▶ **Yang Harus Dikerjakan**
Sambung tulisan di bawah tentang kewajiban orang tua mendidik anak menurut Islam, mulai sesudah kalimat terakhirnya.

▶ **Kutipan untuk Dibaca**

Oleh: Faisin, S. Pd.I
(Tenaga Pendidik di MI TAJUL ULUM P. Mandangin)
“Aku adalah hamba sahaya bagi guru yang mengajariku ilmu. Andai guruku memintaku seribu dinar (koin emas) untuk satu huruf saja, maka pasti aku membayarnya.” (Imam Ali, karramallahu wajhah)
Dalam pandangan agama, khususnya agama Islam, mendidik anak merupakan kewajiban mutlak orang tua. Kewajiban ini terus berjalan dan tidak bisa gugur karena sebab lain. Kecuali, setelah anak-anak menjadi dewasa dan kewajiban tersebut telah dilimpahkan ke pihak lain lantaran adanya pertanggungjawaban lain yang mengikatnya, semisal karena adanya ikatan pernikahan. Perspektif ini berdasar pada sebuah hadits Nabi yang menyatakan, bahwa setelah anak dilahirkan maka orang tua berkewajiban memberinya ia nama yang baik hingga pada pendidikan yang baik.

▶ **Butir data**

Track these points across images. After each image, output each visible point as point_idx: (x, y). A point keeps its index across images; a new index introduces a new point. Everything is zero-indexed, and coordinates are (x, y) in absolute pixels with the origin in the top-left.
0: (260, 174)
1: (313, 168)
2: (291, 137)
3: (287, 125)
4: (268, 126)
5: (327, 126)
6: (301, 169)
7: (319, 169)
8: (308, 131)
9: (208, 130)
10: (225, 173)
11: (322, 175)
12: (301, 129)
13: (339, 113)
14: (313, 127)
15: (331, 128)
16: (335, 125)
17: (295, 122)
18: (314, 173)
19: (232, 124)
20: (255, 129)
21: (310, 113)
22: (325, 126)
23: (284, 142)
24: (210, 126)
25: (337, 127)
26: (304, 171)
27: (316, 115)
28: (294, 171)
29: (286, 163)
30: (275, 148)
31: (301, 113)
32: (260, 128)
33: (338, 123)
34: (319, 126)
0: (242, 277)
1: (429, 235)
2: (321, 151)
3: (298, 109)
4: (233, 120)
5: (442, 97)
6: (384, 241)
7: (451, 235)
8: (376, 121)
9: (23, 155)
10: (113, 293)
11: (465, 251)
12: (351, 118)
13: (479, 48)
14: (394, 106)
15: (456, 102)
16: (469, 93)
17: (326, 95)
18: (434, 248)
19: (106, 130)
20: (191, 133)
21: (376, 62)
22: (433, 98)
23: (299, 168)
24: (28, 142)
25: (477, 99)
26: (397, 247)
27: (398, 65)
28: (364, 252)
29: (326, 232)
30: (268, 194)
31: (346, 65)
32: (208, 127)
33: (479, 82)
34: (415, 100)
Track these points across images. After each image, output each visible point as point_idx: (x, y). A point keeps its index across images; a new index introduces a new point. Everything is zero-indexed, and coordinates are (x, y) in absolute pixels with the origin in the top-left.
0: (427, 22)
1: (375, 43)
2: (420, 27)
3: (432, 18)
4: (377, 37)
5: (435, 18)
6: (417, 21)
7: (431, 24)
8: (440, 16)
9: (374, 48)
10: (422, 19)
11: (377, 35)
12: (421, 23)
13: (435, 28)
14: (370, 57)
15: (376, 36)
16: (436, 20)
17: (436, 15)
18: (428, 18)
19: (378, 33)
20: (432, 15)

▶ **Jawaban**
Namun bisa gugur, karena orang tua memiliki keterbatasan kemampuan, sebab adanya penyakit yang menderanya dan sulit untuk kembali pulih (permanen) yang menjadi penghalang akan kewajiban itu terlaksana, atau karena ia terbatas pengetahuannya sehingga ia tidak punya kemampuan untuk memberi anak-anaknya asupan ilmu dan pengetahuan. Sehingga dalam kasus ini, ia dibebani kewajiban lain, yaitu mencarikan anak-anaknya seorang guru guna mengajarkan dan mendidiknya yang kemudian memasrahkan penuh kepada guru tersebut.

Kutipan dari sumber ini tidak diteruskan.